Stored data entries
[Start]
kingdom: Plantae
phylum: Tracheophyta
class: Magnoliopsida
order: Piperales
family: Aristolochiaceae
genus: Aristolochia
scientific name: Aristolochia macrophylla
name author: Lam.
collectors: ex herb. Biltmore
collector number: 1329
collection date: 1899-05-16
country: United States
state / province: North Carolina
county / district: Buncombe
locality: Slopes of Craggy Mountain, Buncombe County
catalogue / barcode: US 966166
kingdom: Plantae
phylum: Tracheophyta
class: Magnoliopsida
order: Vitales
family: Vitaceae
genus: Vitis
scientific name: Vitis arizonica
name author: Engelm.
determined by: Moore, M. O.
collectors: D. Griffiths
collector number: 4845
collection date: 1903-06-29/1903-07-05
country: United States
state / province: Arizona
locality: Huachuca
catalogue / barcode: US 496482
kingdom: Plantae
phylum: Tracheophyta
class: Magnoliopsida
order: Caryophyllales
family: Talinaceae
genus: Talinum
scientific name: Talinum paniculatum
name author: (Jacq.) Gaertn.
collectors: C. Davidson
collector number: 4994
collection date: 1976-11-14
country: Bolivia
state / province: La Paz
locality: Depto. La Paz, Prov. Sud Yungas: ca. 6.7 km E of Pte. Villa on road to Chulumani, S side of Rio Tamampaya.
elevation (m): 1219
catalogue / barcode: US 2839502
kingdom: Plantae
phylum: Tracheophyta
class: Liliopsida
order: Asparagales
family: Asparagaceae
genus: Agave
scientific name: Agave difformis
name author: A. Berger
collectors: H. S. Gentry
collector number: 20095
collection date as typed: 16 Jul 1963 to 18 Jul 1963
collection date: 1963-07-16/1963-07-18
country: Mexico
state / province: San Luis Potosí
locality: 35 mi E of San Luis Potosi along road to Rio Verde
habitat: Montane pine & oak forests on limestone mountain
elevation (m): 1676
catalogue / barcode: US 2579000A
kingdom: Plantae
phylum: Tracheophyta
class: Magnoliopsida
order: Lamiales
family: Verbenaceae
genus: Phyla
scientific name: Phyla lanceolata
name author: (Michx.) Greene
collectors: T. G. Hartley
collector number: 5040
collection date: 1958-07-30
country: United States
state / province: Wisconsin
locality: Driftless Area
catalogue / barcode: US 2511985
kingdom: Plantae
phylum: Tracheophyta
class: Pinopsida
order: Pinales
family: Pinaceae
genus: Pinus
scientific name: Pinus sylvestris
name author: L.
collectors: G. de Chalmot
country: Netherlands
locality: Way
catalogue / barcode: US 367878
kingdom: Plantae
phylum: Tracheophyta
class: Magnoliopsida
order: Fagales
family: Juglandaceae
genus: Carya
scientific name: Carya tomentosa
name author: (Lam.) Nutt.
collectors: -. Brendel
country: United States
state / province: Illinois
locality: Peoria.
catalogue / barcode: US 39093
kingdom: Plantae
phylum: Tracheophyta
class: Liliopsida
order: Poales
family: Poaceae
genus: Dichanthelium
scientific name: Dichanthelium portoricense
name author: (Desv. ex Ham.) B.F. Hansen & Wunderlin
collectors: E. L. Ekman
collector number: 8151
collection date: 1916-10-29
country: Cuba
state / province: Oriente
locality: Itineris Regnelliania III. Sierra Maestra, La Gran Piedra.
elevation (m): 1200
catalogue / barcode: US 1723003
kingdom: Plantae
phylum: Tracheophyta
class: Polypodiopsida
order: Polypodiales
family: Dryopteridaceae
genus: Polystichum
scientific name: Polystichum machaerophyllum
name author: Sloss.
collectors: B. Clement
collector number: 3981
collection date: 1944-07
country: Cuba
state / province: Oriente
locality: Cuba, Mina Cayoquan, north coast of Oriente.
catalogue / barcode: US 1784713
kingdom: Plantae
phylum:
[End]
- _Challenge_
Find each line in the items above that contains the word "family" and copy all of those lines in full.

- _Problem solution_
family: Aristolochiaceae
family: Vitaceae
family: Talinaceae
family: Asparagaceae
family: Verbenaceae
family: Pinaceae
family: Juglandaceae
family: Poaceae
family: Dryopteridaceae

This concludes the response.